FAMILY BOND SECRET TO CATHY'S DREAM
02.11.1996

By TONY KOCH LOVE and a common devotion to the Baha'i faith are bonds which have held Cathy Freeman and her mother Celia Barber together.
Freeman, a silver medallist at the Atlanta Olympics, leaves this month to compete in Japan.

She has been staying with her mother in Brisbane during this most recent break from training and spent time encouraging her mother to tell the story of her own childhood.
"I love my mother very much and she's been a great inspiration to me,'' Freeman said.
"She's always been totally honest with me and at times critical,but I appreciate that now.
"It's really important that people get to know what people like Mum and her generation went through in their upbringing on places like Palm Island.
"It's an important part of Australian history that has never been taught _ about those Aboriginal children who were taken away and forced to live on communities.
"My mother is a very determined lady.''
Freeman said that when she was a little girl, her mother worked as a cleaner to get money to feed the family of five children.
She said her mother would speak about life on Palm Island at an international conference to be held in Toowoomba this month.
"Professor Gracelyn Smallwood organised everything and Mum's getting her material together,'' she said.
Mrs Barber said she left Palm Island when she was 17. She ended up at Woorabinda community outside Rockhampton, where she married champion footballer Norm Freeman.
He was known as ""twinkle toes'' because he was so fast and elusive on the football field.
"Nobody could catch Norm. That's obviously where Cath got her speed from,'' Mrs Barber said.

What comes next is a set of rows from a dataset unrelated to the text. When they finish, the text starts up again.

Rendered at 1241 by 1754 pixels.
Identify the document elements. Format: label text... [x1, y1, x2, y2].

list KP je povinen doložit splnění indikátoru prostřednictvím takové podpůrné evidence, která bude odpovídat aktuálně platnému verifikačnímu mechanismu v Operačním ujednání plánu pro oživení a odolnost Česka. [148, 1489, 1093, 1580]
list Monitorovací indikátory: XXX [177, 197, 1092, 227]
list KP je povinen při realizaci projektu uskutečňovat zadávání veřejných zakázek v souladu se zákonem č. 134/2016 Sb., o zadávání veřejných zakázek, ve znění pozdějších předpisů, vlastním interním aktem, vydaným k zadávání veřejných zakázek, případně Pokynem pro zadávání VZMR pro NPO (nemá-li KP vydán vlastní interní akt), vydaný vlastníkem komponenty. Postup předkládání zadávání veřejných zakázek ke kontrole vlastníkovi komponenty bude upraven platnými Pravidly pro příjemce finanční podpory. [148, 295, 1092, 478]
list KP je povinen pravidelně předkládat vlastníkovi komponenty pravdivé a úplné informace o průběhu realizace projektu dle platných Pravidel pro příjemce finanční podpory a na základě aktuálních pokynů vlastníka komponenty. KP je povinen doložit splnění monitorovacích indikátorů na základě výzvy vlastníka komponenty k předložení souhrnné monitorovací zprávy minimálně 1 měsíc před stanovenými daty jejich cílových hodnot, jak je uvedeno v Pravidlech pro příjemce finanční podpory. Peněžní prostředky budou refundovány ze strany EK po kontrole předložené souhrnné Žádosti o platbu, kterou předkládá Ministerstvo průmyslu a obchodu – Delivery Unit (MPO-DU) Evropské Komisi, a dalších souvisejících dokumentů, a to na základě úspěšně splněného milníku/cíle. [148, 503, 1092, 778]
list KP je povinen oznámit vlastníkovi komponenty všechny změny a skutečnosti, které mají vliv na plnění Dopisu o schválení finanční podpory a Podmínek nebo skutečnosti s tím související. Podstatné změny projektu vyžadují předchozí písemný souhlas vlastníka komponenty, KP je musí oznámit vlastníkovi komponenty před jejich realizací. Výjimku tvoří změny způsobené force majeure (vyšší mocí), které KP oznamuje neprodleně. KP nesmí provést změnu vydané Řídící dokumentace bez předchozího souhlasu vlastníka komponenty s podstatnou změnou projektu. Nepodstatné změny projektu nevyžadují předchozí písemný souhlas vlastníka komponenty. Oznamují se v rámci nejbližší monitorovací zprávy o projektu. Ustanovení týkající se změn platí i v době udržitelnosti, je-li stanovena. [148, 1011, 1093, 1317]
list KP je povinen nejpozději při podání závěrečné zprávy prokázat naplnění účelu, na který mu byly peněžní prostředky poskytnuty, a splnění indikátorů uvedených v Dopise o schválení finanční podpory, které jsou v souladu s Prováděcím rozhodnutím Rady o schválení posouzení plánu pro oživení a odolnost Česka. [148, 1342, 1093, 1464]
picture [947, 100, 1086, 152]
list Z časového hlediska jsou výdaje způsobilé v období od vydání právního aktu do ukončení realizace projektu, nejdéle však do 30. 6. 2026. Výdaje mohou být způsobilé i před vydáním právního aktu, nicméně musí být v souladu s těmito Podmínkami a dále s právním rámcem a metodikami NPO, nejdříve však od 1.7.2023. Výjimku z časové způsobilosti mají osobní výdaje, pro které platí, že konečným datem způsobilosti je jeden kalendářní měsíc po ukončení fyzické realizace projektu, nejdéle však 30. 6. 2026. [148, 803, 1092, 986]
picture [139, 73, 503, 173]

The couple had five children _ Gavin, Anne-Marie, Cathy, Norman and Garth. Norman died in 1993 of complications resulting from diabetes.
Mrs Barber, a quietly spoken woman, works as an outreach helper at the Wandarrah Neighbourhood Centre at Inala, helping Aborigines.
"There are so many non-Aboriginal people coming in now needing assistance too,'' she said.
"Things are pretty tough for some people, particularly with
unemployment.
"It is sad to see the anger that is being stirred up in Australia over racist remarks by one person.
""Aboriginal people are trying to put their past behind them and become part of society. Anger destroys the soul.''
Mrs Barber also said Aboriginal women had to be encouraged to really become part of society and their children had to gain self-esteem.
"Many thousands of Australians are devoted to securing stronger ties with people of different cultures, and Aboriginality is a really strong culture, she said.
"We all must be encouraged to appreciate and be part of the
multicultural world and share all views.''
Mrs Barber had a parting shot at Prime Minister John Howard who,she said, was "too slow'' in denouncing comments by Independent MP Pauline Hanson.